We were able to go over the report in advance and on the call Davidson and Coniglio walked us through the 14 recommendations they are making. There hasn’t been many reasons for us to celebrate since Rehtaeh’s death in April but this report certainly lifted my spirits. Among the recommendations, the first in fact, is that the IWK fully “implement trauma-informed care (TIC) across the IWK MHA program and in the CDHA Mobile Crisis Response Team. The immediate priority for TIC at the IWK is the Acute Psychiatric Inpatient Unit (4S), as this is the service that provides the highest level of care within the IWK MHA programs.”
Trauma-informed care would have made a difference in the care our daughter received and it will make a big difference to other youth in need of mental health services in Nova Scotia. This is very welcome news. One of the main issues we faced with the IWK was the use of male security guards being present when Rehtaeh had her clothes removed. A sexual assault survivor should never be put in a position like that.
When a human service program takes the step to become trauma-informed, every part of its organization, management, and service delivery system is assessed and potentially modified to include a basic understanding of how trauma affects the life of an individual seeking services. Trauma-informed organizations, programs, and services are based on an understanding of the vulnerabilities or triggers of trauma survivors that traditional service delivery approaches may exacerbate, so that these services and programs can be more supportive and avoid re-traumatization.[/box]
The report identified a number of barriers to treatment including recruiting staff and physicians, delays in developing an electronic medical record system, lack of funding for youths 17 to 19 years old and lack of communication and integration between departments including justice, social work, health and mental health services offered at schools.

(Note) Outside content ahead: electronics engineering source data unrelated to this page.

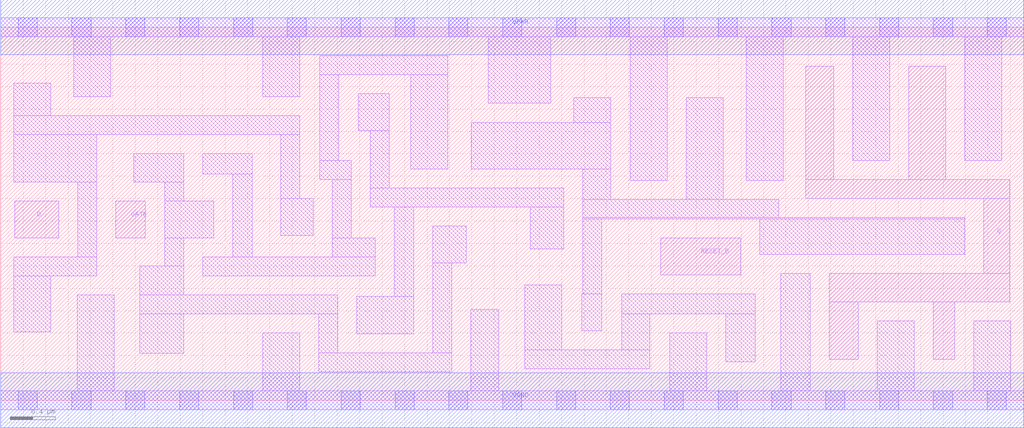
<source format=lef>
# Copyright 2020 The SkyWater PDK Authors
#
# Licensed under the Apache License, Version 2.0 (the "License");
# you may not use this file except in compliance with the License.
# You may obtain a copy of the License at
#
#     https://www.apache.org/licenses/LICENSE-2.0
#
# Unless required by applicable law or agreed to in writing, software
# distributed under the License is distributed on an "AS IS" BASIS,
# WITHOUT WARRANTIES OR CONDITIONS OF ANY KIND, either express or implied.
# See the License for the specific language governing permissions and
# limitations under the License.
#
# SPDX-License-Identifier: Apache-2.0

VERSION 5.7 ;
  NAMESCASESENSITIVE ON ;
  NOWIREEXTENSIONATPIN ON ;
  DIVIDERCHAR "/" ;
  BUSBITCHARS "[]" ;
UNITS
  DATABASE MICRONS 200 ;
END UNITS
MACRO sky130_fd_sc_hs__dlrtp_4
  CLASS CORE ;
  SOURCE USER ;
  FOREIGN sky130_fd_sc_hs__dlrtp_4 ;
  ORIGIN  0.000000  0.000000 ;
  SIZE  9.120000 BY  3.330000 ;
  SYMMETRY X Y ;
  SITE unit ;
  PIN D
    ANTENNAGATEAREA  0.208500 ;
    DIRECTION INPUT ;
    USE SIGNAL ;
    PORT
      LAYER li1 ;
        RECT 0.125000 1.450000 0.515000 1.780000 ;
    END
  END D
  PIN Q
    ANTENNADIFFAREA  1.164800 ;
    DIRECTION OUTPUT ;
    USE SIGNAL ;
    PORT
      LAYER li1 ;
        RECT 7.175000 1.800000 8.995000 1.970000 ;
        RECT 7.175000 1.970000 7.425000 2.980000 ;
        RECT 7.385000 0.365000 7.645000 0.880000 ;
        RECT 7.385000 0.880000 8.995000 1.130000 ;
        RECT 8.095000 1.970000 8.425000 2.980000 ;
        RECT 8.315000 0.365000 8.505000 0.880000 ;
        RECT 8.765000 1.130000 8.995000 1.800000 ;
    END
  END Q
  PIN RESET_B
    ANTENNAGATEAREA  0.444000 ;
    DIRECTION INPUT ;
    USE SIGNAL ;
    PORT
      LAYER li1 ;
        RECT 5.885000 1.120000 6.595000 1.450000 ;
    END
  END RESET_B
  PIN GATE
    ANTENNAGATEAREA  0.237000 ;
    DIRECTION INPUT ;
    USE CLOCK ;
    PORT
      LAYER li1 ;
        RECT 1.025000 1.450000 1.290000 1.780000 ;
    END
  END GATE
  PIN VGND
    DIRECTION INOUT ;
    USE GROUND ;
    PORT
      LAYER met1 ;
        RECT 0.000000 -0.245000 9.120000 0.245000 ;
    END
  END VGND
  PIN VPWR
    DIRECTION INOUT ;
    USE POWER ;
    PORT
      LAYER met1 ;
        RECT 0.000000 3.085000 9.120000 3.575000 ;
    END
  END VPWR
  OBS
    LAYER li1 ;
      RECT 0.000000 -0.085000 9.120000 0.085000 ;
      RECT 0.000000  3.245000 9.120000 3.415000 ;
      RECT 0.115000  0.610000 0.445000 1.110000 ;
      RECT 0.115000  1.110000 0.855000 1.280000 ;
      RECT 0.115000  1.950000 0.855000 2.370000 ;
      RECT 0.115000  2.370000 2.665000 2.540000 ;
      RECT 0.115000  2.540000 0.445000 2.830000 ;
      RECT 0.650000  2.710000 0.980000 3.245000 ;
      RECT 0.680000  0.085000 1.010000 0.940000 ;
      RECT 0.685000  1.280000 0.855000 1.950000 ;
      RECT 1.185000  1.950000 1.630000 2.200000 ;
      RECT 1.240000  0.420000 1.630000 0.770000 ;
      RECT 1.240000  0.770000 3.005000 0.940000 ;
      RECT 1.240000  0.940000 1.630000 1.200000 ;
      RECT 1.460000  1.200000 1.630000 1.450000 ;
      RECT 1.460000  1.450000 1.900000 1.780000 ;
      RECT 1.460000  1.780000 1.630000 1.950000 ;
      RECT 1.800000  1.110000 3.340000 1.280000 ;
      RECT 1.800000  2.020000 2.240000 2.200000 ;
      RECT 2.070000  1.280000 2.240000 2.020000 ;
      RECT 2.335000  0.085000 2.665000 0.600000 ;
      RECT 2.335000  2.710000 2.665000 3.245000 ;
      RECT 2.495000  1.470000 2.785000 1.800000 ;
      RECT 2.495000  1.800000 2.665000 2.370000 ;
      RECT 2.835000  0.255000 4.020000 0.425000 ;
      RECT 2.835000  0.425000 3.005000 0.770000 ;
      RECT 2.845000  1.970000 3.125000 2.140000 ;
      RECT 2.845000  2.140000 3.015000 2.905000 ;
      RECT 2.845000  2.905000 3.985000 3.075000 ;
      RECT 2.955000  1.280000 3.340000 1.450000 ;
      RECT 2.955000  1.450000 3.125000 1.970000 ;
      RECT 3.175000  0.595000 3.680000 0.925000 ;
      RECT 3.185000  2.405000 3.465000 2.735000 ;
      RECT 3.295000  1.725000 5.020000 1.895000 ;
      RECT 3.295000  1.895000 3.465000 2.405000 ;
      RECT 3.510000  0.925000 3.680000 1.725000 ;
      RECT 3.655000  2.065000 3.985000 2.905000 ;
      RECT 3.850000  0.425000 4.020000 1.225000 ;
      RECT 3.850000  1.225000 4.150000 1.555000 ;
      RECT 4.190000  0.085000 4.440000 0.810000 ;
      RECT 4.195000  2.065000 5.440000 2.480000 ;
      RECT 4.345000  2.650000 4.905000 3.245000 ;
      RECT 4.670000  0.280000 5.785000 0.450000 ;
      RECT 4.670000  0.450000 5.000000 1.030000 ;
      RECT 4.720000  1.350000 5.020000 1.725000 ;
      RECT 5.110000  2.480000 5.440000 2.700000 ;
      RECT 5.180000  0.620000 5.360000 0.950000 ;
      RECT 5.190000  0.950000 5.360000 1.620000 ;
      RECT 5.190000  1.620000 8.595000 1.630000 ;
      RECT 5.190000  1.630000 6.935000 1.790000 ;
      RECT 5.190000  1.790000 5.440000 2.065000 ;
      RECT 5.535000  0.450000 5.785000 0.770000 ;
      RECT 5.535000  0.770000 6.725000 0.950000 ;
      RECT 5.610000  1.960000 5.940000 3.245000 ;
      RECT 5.965000  0.085000 6.295000 0.600000 ;
      RECT 6.110000  1.790000 6.440000 2.700000 ;
      RECT 6.465000  0.345000 6.725000 0.770000 ;
      RECT 6.645000  1.960000 6.975000 3.245000 ;
      RECT 6.765000  1.300000 8.595000 1.620000 ;
      RECT 6.955000  0.085000 7.215000 1.130000 ;
      RECT 7.595000  2.140000 7.925000 3.245000 ;
      RECT 7.815000  0.085000 8.145000 0.710000 ;
      RECT 8.595000  2.140000 8.925000 3.245000 ;
      RECT 8.675000  0.085000 9.005000 0.710000 ;
    LAYER mcon ;
      RECT 0.155000 -0.085000 0.325000 0.085000 ;
      RECT 0.155000  3.245000 0.325000 3.415000 ;
      RECT 0.635000 -0.085000 0.805000 0.085000 ;
      RECT 0.635000  3.245000 0.805000 3.415000 ;
      RECT 1.115000 -0.085000 1.285000 0.085000 ;
      RECT 1.115000  3.245000 1.285000 3.415000 ;
      RECT 1.595000 -0.085000 1.765000 0.085000 ;
      RECT 1.595000  3.245000 1.765000 3.415000 ;
      RECT 2.075000 -0.085000 2.245000 0.085000 ;
      RECT 2.075000  3.245000 2.245000 3.415000 ;
      RECT 2.555000 -0.085000 2.725000 0.085000 ;
      RECT 2.555000  3.245000 2.725000 3.415000 ;
      RECT 3.035000 -0.085000 3.205000 0.085000 ;
      RECT 3.035000  3.245000 3.205000 3.415000 ;
      RECT 3.515000 -0.085000 3.685000 0.085000 ;
      RECT 3.515000  3.245000 3.685000 3.415000 ;
      RECT 3.995000 -0.085000 4.165000 0.085000 ;
      RECT 3.995000  3.245000 4.165000 3.415000 ;
      RECT 4.475000 -0.085000 4.645000 0.085000 ;
      RECT 4.475000  3.245000 4.645000 3.415000 ;
      RECT 4.955000 -0.085000 5.125000 0.085000 ;
      RECT 4.955000  3.245000 5.125000 3.415000 ;
      RECT 5.435000 -0.085000 5.605000 0.085000 ;
      RECT 5.435000  3.245000 5.605000 3.415000 ;
      RECT 5.915000 -0.085000 6.085000 0.085000 ;
      RECT 5.915000  3.245000 6.085000 3.415000 ;
      RECT 6.395000 -0.085000 6.565000 0.085000 ;
      RECT 6.395000  3.245000 6.565000 3.415000 ;
      RECT 6.875000 -0.085000 7.045000 0.085000 ;
      RECT 6.875000  3.245000 7.045000 3.415000 ;
      RECT 7.355000 -0.085000 7.525000 0.085000 ;
      RECT 7.355000  3.245000 7.525000 3.415000 ;
      RECT 7.835000 -0.085000 8.005000 0.085000 ;
      RECT 7.835000  3.245000 8.005000 3.415000 ;
      RECT 8.315000 -0.085000 8.485000 0.085000 ;
      RECT 8.315000  3.245000 8.485000 3.415000 ;
      RECT 8.795000 -0.085000 8.965000 0.085000 ;
      RECT 8.795000  3.245000 8.965000 3.415000 ;
  END
END sky130_fd_sc_hs__dlrtp_4
END LIBRARY

</source>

We had an opportunity to speak last week with the Nova Scotia’s new Minister of Health Health and Wellness Minister Leo Glavine along with the Minister of Justice Lena Diab and the Minister of Community Services Joanne Benard. They have assured us they will be committed to acting on the recommendations in the report and will do what they can to remove the barriers identified.

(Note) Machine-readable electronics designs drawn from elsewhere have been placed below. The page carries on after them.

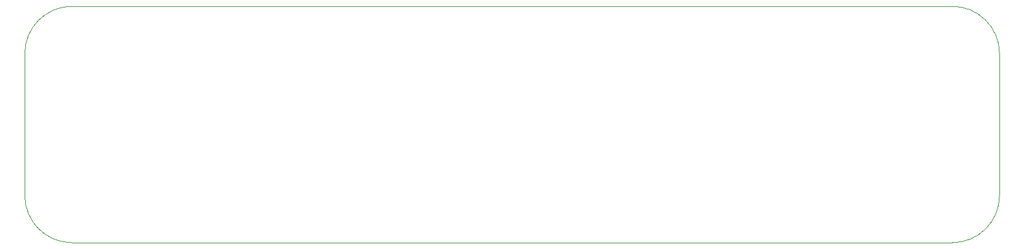
<source format=gbr>
%TF.GenerationSoftware,KiCad,Pcbnew,(5.1.8)-1*%
%TF.CreationDate,2021-01-26T11:35:07-05:00*%
%TF.ProjectId,SSD8_Row,53534438-5f52-46f7-972e-6b696361645f,rev?*%
%TF.SameCoordinates,Original*%
%TF.FileFunction,Profile,NP*%
%FSLAX46Y46*%
G04 Gerber Fmt 4.6, Leading zero omitted, Abs format (unit mm)*
G04 Created by KiCad (PCBNEW (5.1.8)-1) date 2021-01-26 11:35:07*
%MOMM*%
%LPD*%
G01*
G04 APERTURE LIST*
%TA.AperFunction,Profile*%
%ADD10C,0.100000*%
%TD*%
G04 APERTURE END LIST*
D10*
X13462000Y-19050000D02*
X13462000Y-38100000D01*
X19812000Y-44450000D02*
X137922000Y-44450000D01*
X137922000Y-12700000D02*
X19812000Y-12700000D01*
X144272000Y-38100000D02*
X144272000Y-19050000D01*
X144272000Y-38100000D02*
G75*
G02*
X137922000Y-44450000I-6350000J0D01*
G01*
X19812000Y-44450000D02*
G75*
G02*
X13462000Y-38100000I0J6350000D01*
G01*
X13462000Y-19050000D02*
G75*
G02*
X19812000Y-12700000I6350000J0D01*
G01*
X137922000Y-12700000D02*
G75*
G02*
X144272000Y-19050000I0J-6350000D01*
G01*
M02*

</source>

Today is an important day for youth and families in Nova Scotia who find themselves caught up with devastating mental health issues. Today feels like change and it’s a positive step forward for providers and consumers of mental health services.
An independent reviewer has released her report on child and adolescent mental health and addictions services in Halifax Regional Municipality.
The report prepared by Dr. Jana Davidson, a nationally recognized expert in children’s mental health, has fourteen recommendations to improve access and quality of mental health and addictions services. The main challenges outlined in her report include recruitment and retention of doctors, silos among those delivering services, and gaps in delivery of physical services for seventeen to nineteen year olds.
The province supports the findings of the report, which impacts all areas where children and youth can access mental health services, including the province’s health, education, justice, and social systems.